# 可以自由挑時間的爬蟲

# Imports

In [1]:
import requests
from bs4 import BeautifulSoup
import re
import pandas as pd
from datetime import datetime
import math
import os 

In [2]:
# settings
pd.set_option('precision', 0)

# Functions

In [3]:
def get_airlines() -> list:
    
    '''
    get all the airlines and set the initial url to the first page of latest reviews
    '''
    
    
    # 各航空的 url
    url = 'https://www.airlinequality.com/review-pages/a-z-airline-reviews/'
    response = requests.get(url)

    soup = BeautifulSoup(response.text, "html.parser")

    review_url_list =[]

    # tab content
    tabs = soup.findAll('div',{'class' :'tabs-content'})
    tab = tabs[0].findAll('div', {'class' : 'content'})

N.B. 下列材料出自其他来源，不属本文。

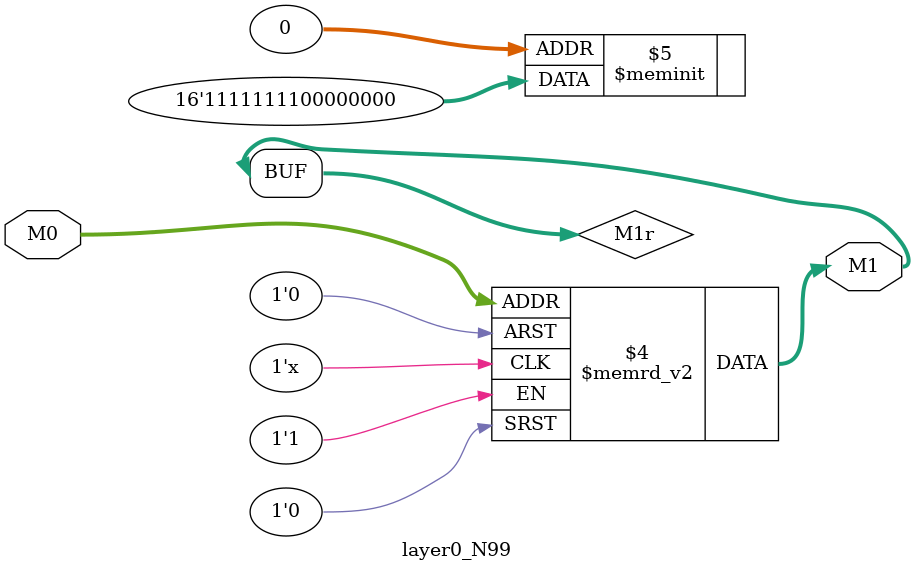
<source format=v>
module layer0_N99 ( input [2:0] M0, output [1:0] M1 );

	(*rom_style = "distributed" *) reg [1:0] M1r;
	assign M1 = M1r;
	always @ (M0) begin
		case (M0)
			3'b000: M1r = 2'b00;
			3'b100: M1r = 2'b11;
			3'b010: M1r = 2'b00;
			3'b110: M1r = 2'b11;
			3'b001: M1r = 2'b00;
			3'b101: M1r = 2'b11;
			3'b011: M1r = 2'b00;
			3'b111: M1r = 2'b11;

		endcase
	end
endmodule

</source>
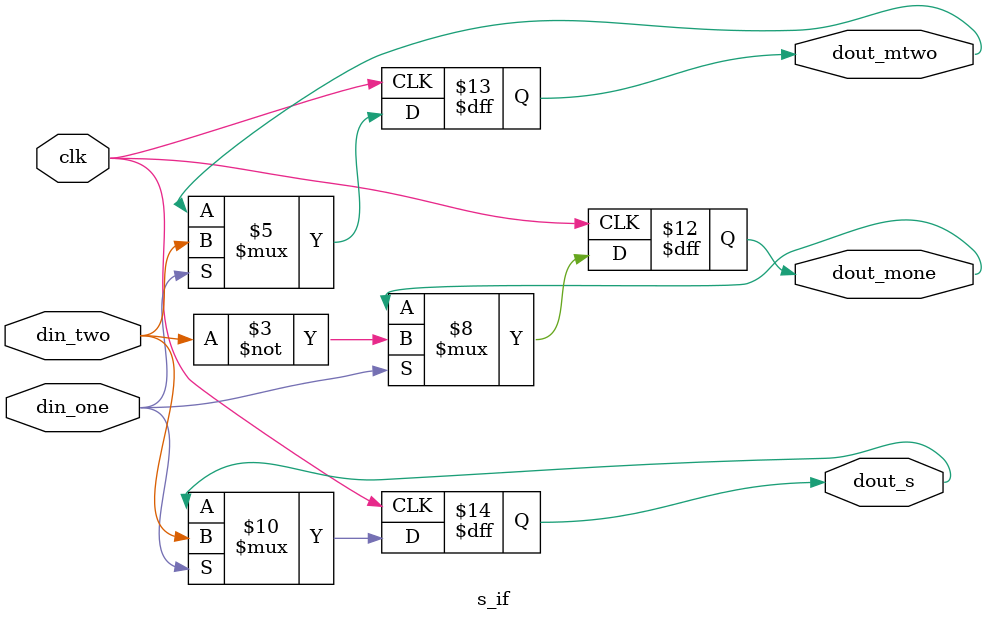
<source format=v>
`timescale 1ns/1ns

module s_if( 
    input clk,
    input din_one,
    input din_two,    
    
    output reg dout_s, 
    output reg dout_mone, 
    output reg dout_mtwo    
    );    
    
    //·ÖÖ§ÄÚÖ»ÓÐÒ»ÌõË³ÐòÓï¾ä
    always @(posedge clk)
    begin
        if(din_one)
            dout_s <= din_two;
    end
    
    //·ÖÖ§ÄÚ¶àÌõË³ÐòÓï¾ä
    always @(posedge clk)
    begin
        if(din_one)
        begin
            dout_mone = ~din_two;
            dout_mtwo = din_two;
        end
    end
        
endmodule
// END OF s_if.v FILE ***************************************************

    
   

</source>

    str_ = 'https://www.airlinequality.com/airline-reviews/'



    if len(tab)>0:    
        for idx, one in enumerate(tab):    
    #         print('tab No.', idx+1)
            for a in one.find_all('a', href=True):
                regex = re.compile(r'airline-reviews/(\S*)"')
                match = regex.search(str(a))
                url = str_+match.group(1)+'/page/1/?sortby=post_date%3ADesc&pagesize=100'
                review_url_list.append(url)
                
    return review_url_list

In [4]:
# 該航空有幾個評論/頁面
def get_pages( url : str ) -> int:
    
    # find how many page
    response = requests.get(url)

    soup = BeautifulSoup(response.text, "html.parser")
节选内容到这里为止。